The ETSI whitepaper states: “Network Functions Virtualisation (NFV) goals can be achieved using non-SDN mechanisms, relying on the techniques currently in use in many data centres. But approaches relying on the separation of the control and data forwarding planes as proposed by SDN can enhance performance, simplify compatibility with existing deployments and facilitate operation and maintenance procedures. NFV is able to support SDN by providing the infrastructure upon which SDN software can be run. Furthermore, NFV aligns closely with the SDN objectives to use commodity servers and switches.”

Thanks Ken, but it’s way too early to write a book about either Network Virtualization or SDN!
What the two technologies have in common is that they both usurp all the intelligence from the switch/routers deployed in a data center, campus, or telco network.
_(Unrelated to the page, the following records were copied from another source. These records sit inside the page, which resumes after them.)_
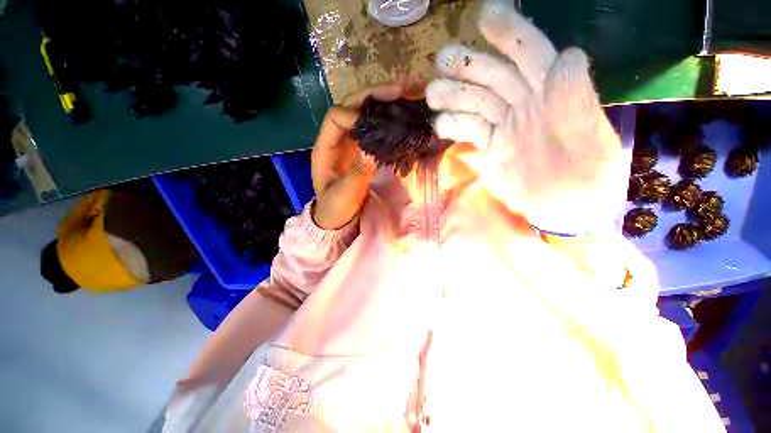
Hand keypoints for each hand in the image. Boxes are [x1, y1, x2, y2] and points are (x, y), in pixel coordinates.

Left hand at [311, 83, 403, 229]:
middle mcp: (337, 140)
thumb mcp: (344, 195)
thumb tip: (371, 149)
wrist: (337, 218)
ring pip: (365, 115)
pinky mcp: (363, 150)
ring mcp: (351, 143)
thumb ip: (357, 174)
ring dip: (384, 104)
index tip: (379, 118)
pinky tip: (403, 118)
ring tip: (407, 97)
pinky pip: (375, 130)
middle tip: (401, 90)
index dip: (355, 113)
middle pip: (352, 107)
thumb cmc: (335, 208)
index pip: (336, 117)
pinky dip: (388, 121)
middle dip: (374, 97)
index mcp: (325, 148)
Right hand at [426, 1, 624, 234]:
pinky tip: (440, 126)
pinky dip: (453, 127)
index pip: (532, 55)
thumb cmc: (586, 178)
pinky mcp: (488, 149)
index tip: (484, 16)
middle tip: (440, 60)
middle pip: (494, 77)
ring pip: (475, 104)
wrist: (562, 209)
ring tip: (432, 94)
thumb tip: (568, 56)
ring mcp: (503, 128)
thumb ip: (579, 102)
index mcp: (555, 95)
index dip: (511, 33)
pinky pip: (468, 132)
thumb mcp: (594, 142)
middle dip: (468, 65)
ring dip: (453, 96)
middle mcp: (525, 105)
That’s a huge change and a very serious threat to the switch/router vendors who are now re-positioning their products for the software defined data center and cloud networking.
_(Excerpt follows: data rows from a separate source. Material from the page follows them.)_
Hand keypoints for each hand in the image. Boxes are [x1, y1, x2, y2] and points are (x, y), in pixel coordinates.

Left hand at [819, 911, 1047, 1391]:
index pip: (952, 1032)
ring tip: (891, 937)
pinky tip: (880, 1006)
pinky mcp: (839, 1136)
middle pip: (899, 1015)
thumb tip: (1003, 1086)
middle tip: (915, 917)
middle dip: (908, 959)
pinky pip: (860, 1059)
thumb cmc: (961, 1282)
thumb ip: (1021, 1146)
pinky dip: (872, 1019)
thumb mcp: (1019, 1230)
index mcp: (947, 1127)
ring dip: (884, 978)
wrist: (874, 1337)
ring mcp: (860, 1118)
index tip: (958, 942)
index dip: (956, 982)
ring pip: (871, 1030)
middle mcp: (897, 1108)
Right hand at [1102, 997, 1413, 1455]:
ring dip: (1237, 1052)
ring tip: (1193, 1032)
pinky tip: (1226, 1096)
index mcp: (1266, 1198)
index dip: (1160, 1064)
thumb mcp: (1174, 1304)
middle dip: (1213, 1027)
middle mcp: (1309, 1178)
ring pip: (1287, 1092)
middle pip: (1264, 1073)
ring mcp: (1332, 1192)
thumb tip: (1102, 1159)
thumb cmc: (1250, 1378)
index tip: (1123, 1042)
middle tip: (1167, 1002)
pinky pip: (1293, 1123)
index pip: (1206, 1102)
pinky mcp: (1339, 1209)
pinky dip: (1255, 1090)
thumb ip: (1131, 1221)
My first thoughts on this very interesting development (my POV is that of a PHY-wireless type):
1–Thanks to Alan for the good summary.
2–If the claims of virtualization are true over a desirable scale of network capacities, then two huge benefits will accrue…the relief of having minimal physical changes in L1 especially cables, ports and boxes, the immortality of x86 chips, and miniaturization of DCs, possibly even for the very small business.
3–Competitive wars are apparently breaking out in this virtualization space, and this will no doubt clarify truth from hype. “Winners” will be hard to predict, unless, of course, there is a truly dominant breakthrough. But as I read Alan’s summary, there will be or already is a clash between VM and Open Daylight.
4–Let the games begin!

The clash will likely be between any network virtualization standard and the ONF- which is standardizing all aspects of “pure” SDN. Meanwhile, OpenDaylight consortium is creating open source software for Open Flow based SDN. There deosn’t seem to be an open source version of network virtualization to challenge VMware’s software.

And who knows what will come out of ETSI NFV which only had their 1st meeting this January!
Thanks for a terrific article and relevant comments!

Data plane portion of SDN/NF will be implemented in silicon within “data forwarding engines.” But by DEFINITION, the control plane will be implemented in software on off the shelf compute servers!

Alan, there are several versions of virtualization within networking.
There’s virtualization via tunneling (or overlays).
Some folks consider the vSwitch as network virtualization.
Others merge these first two to talk of a virtualized network interface for an application (or its O/S), insulating it from the physical network (akin to what server virtualization does for server hardware).
Then there’s NFV – virtualization of specific network functions by moving them out of purpose-built gear into VMs on generic servers.

Each type has its own motivations and purposes.

I think Scott Lowe was rebutting Dave Sobel’s take on the purpose of network virtualization. Dave seems to think a vSwitch fits in to provide the network virtualization part in a DC where the goal is to increase and maximize VM use per server to bring down overall hardware costs. Maximizing VM use per server helps drive increased traffic to/from each server and hence through all the network hardware.
Scott’s right that being agile and flexible to deal with dynamic VMs comes before dealing with optimal use of hardware. You won’t even get to the latter if you don’t deal with the former first. Plus, I don’t think overlays by themselves ensure optimal traffic distribution through the physical network.

Ashwin, your comment is spot on. Virtualization within networking is not new (and not unique to VMware), but what is new (IMHO) is bringing the right abstraction to bear so that we can change the operational model. By leveraging all the techniques you mention (tunneling/encapsulation, a virtual switch at the edge, a decoupling of the control plane and the data plane, and virtualized network services a la NFV), users can actually change the way networks are provisioned and configured. Network virtualization isn’t about consolidation, it’s about the speed at which businesses can provision new services and respond to the market.